A. Sufficiency of evidence, veiled credibility findings and PRRA hearings
[20] PRRA matters are typically decided on the basis of the written record before the officer. However, in certain circumstances – those related to an applicant’s credibility on an important point – a hearing may be required. As noted above, the determination as to when an officer is required to conduct a hearing is governed by s.113(b) of the IRPA and s.167 of the IRPR.
[21] For ease of reference, the factors which may require a hearing under s.167 of the IRPR are as follows:
(a) whether there is evidence that raises a serious issue of the applicant’s credibility and is related to the factors set out in sections 96 and 97 of the Act;
(b) whether the evidence is central to the decision with respect to the application for protection; and
(c) whether the evidence, if accepted, would justify allowing the application for protection.
[22] This Court has heard numerous cases, over many years, involving allegations that PRRA officers have erred in failing to properly apply the above factors. Typically, these cases arise where officers make findings related to the perceived insufficiency of the evidence in the record (which would not require a hearing) as opposed to a finding on the credibility of this evidence (which would often require a hearing). As the long history of these cases demonstrate, there can be a fine line between the sufficiency of evidence and the credibility of that same evidence.
[23] In Ahmed v Canada (Citizenship and Immigration), 2018 FC 1207, my colleague Justice Norris provided what, in my view, is a helpful framework for considering this issue (at para 31):
One useful test in the present context is for the reviewing court to ask whether the factual propositions the evidence is tendered to establish, assuming them to be true, would likely justify granting the application for protection. If they would not, then the PRRA application failed, not because of any sort of credibility finding, but simply because of the insufficiency of the evidence. On the other hand, if the factual propositions the evidence is tendered to establish, assuming them to be true, would likely justify granting the application and, despite this, the application was rejected, this suggests that the decision maker had doubts about the veracity of the evidence.
[Emphasis added.]
[24] In applying this approach to the present case, it is patently clear that the Officer’s conclusions were based on a negative assessment of the credibility of the Applicant’s affidavit. The Respondent disputes that this is the case, arguing – particularly in the hearing of this matter – that the Applicant’s affidavit was not particularly detailed, and that the absence of any corroborating evidence justified the Officer’s finding of insufficiency.
[25] I respectfully disagree with this position. On the core details related to the Applicant’s risk factors, the affidavit was detailed and comprehensive. This was particularly the case with respect to the Applicant’s sexual orientation. The affidavit contained many details, from the Applicant’s first homosexual encounters, to subsequent relationships, to his time spent in Tehran, frequenting a park where gay men would meet. Moreover, the documentary evidence before the Officer clearly raised concerns with respect to the Applicant’s safety, assuming the risk factors he raised in his affidavit were true.
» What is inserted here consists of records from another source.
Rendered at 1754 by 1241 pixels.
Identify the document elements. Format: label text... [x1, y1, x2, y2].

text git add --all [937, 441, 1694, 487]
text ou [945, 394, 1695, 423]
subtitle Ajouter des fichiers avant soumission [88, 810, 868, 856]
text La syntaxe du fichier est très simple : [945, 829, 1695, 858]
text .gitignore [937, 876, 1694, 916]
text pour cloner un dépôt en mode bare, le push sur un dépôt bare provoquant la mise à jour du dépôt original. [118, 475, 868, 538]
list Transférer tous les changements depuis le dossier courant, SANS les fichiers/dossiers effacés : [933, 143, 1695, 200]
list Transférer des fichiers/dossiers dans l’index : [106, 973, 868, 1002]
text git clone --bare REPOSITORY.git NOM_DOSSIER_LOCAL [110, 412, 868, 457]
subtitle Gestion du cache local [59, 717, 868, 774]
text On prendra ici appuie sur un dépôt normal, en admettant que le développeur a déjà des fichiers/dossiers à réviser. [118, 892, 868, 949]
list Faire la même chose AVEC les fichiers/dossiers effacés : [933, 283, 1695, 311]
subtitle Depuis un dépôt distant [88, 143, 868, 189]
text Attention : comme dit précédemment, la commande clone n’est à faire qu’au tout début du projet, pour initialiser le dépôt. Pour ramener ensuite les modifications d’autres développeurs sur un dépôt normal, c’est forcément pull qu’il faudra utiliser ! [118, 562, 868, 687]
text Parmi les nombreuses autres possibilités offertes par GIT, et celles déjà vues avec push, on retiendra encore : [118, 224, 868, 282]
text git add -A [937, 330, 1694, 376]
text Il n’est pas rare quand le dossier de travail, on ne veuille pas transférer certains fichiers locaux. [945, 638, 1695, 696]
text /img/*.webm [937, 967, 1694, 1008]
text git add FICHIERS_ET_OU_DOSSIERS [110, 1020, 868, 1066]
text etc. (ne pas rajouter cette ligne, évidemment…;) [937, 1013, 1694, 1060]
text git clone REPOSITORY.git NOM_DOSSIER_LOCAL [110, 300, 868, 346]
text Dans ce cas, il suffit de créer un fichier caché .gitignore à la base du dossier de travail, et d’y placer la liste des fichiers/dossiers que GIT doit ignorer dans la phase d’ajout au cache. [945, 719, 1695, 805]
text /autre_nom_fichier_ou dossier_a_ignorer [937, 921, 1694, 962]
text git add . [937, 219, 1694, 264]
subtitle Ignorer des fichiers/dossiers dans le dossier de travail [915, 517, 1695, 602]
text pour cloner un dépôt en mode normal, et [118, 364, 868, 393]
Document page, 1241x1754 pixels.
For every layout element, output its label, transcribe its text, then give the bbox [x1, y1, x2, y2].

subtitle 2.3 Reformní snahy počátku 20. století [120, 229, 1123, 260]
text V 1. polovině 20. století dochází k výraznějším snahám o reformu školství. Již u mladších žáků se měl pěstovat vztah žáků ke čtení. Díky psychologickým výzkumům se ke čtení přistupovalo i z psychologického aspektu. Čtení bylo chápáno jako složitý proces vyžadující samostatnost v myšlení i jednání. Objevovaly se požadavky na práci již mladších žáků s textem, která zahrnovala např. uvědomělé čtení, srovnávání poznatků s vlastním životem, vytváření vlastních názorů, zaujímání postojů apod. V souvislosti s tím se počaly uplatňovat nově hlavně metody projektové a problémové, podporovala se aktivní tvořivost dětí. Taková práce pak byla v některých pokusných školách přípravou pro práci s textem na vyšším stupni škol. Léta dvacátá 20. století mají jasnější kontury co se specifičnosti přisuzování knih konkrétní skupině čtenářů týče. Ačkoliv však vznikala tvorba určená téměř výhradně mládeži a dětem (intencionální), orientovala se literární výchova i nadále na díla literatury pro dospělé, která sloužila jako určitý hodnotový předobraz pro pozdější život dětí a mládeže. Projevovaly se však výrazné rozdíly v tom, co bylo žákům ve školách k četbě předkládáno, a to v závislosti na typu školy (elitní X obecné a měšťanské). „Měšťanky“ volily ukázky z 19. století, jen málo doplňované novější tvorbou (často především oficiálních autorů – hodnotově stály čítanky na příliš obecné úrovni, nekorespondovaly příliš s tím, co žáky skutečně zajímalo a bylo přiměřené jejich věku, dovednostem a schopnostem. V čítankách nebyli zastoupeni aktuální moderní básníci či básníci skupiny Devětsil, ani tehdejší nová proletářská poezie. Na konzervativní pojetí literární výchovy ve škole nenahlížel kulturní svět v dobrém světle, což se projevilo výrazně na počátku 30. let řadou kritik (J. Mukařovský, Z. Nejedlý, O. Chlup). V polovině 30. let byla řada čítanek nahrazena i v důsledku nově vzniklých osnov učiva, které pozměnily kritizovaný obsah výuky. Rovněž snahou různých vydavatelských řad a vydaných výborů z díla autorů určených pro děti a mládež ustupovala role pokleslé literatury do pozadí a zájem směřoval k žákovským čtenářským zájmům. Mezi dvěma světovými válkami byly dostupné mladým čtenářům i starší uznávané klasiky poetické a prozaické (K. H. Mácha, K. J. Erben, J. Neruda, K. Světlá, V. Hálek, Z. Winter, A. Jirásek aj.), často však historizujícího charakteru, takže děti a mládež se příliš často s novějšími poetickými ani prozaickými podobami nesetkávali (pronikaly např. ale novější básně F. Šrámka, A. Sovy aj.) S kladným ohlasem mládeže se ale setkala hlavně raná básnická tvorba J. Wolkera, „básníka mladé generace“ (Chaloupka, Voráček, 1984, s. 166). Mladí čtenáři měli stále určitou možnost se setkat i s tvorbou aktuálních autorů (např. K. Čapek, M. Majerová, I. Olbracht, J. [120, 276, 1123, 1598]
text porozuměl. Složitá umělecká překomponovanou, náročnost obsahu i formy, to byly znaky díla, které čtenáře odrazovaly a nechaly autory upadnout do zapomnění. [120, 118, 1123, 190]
[26] This being the case, there was simply no doubt that the facts set out in the Applicant’s affidavit, if believed, would have justified granting the application. In this sense, this case is indistinguishable from Johnfiah, which also related to a PRRA application based on fears arising from the applicant’s bisexuality, that was documented in a detailed and sworn statement. See also, in this regard: Chekroun v Canada (Citizenship and Immigration), 2013 FC 737 at paras 62-71 [Chekroun]; Musa v Canada (Citizenship and Immigration), 2025 FC 367 at para 16; and Olusola v Canada (Citizenship and Immigration), 2023 FC 1191 at paras 5-9.
[27] Without going into further detail, I believe that Justice Sadrehashemi’s reasoning in Johnfiah on the interplay between affidavit evidence and further corroborative evidence also finds application in this case: Johnfiah at para 12, citing Senadheerage v Canada (Citizenship and Immigration), 2020 FC 968 at paras 23–36, and see also Chekroun at paras 62-71; and Liban v Canada (Minister of Citizenship and Immigration), 2008 FC 1252.
[28] Beyond this, there is the well-established principle that when an individual in refugee protection proceedings swears to the truth of their testimony, that testimony is presumed to be true unless there is a valid reason to doubt its truthfulness: Maldonado v Canada (Minister of Employment and Immigration), 1979 CanLII 4098 (FCA) at para 5 [Maldonado]. In oral submissions, counsel for the Respondent seemed to suggest that the Maldonado principle arose from the refugee determination context and does not necessarily apply with the same force in the PRRA context. I see no basis for this proposition, at least in situations like the present, where the PRRA decision was the Applicant’s first risk assessment. In these circumstances, there is little to distinguish the PRRA process from a first level refugee determination process, in which Maldonado clearly applies. Moreover, this Court has frequently evaluated PRRA decisions for their adherence to the Maldonado principle, particularly in relation to sworn statements: see Magyar-Turo v Canada (Citizenship and Immigration), 2024 FC 1860 at paras 13-15; Medina Cerrato v Canada (Public Safety and Emergency Preparedness), 2018 FC 1231 at para 16; Linadi v Canada (Citizenship and Immigration), 2022 FC 1341 at paras 33-34.
[29] Applying this jurisprudence to this case, I find that the Officer’s conclusion that the Applicant had not established facts that he had categorically and unambiguously sworn to be true violated the Maldonado principle, and amounted to a veiled credibility finding.
V. CONCLUSION
[30] As a result of the above, I will grant this application for judicial review. The parties did not propose a question of general importance, and I agree that none arises.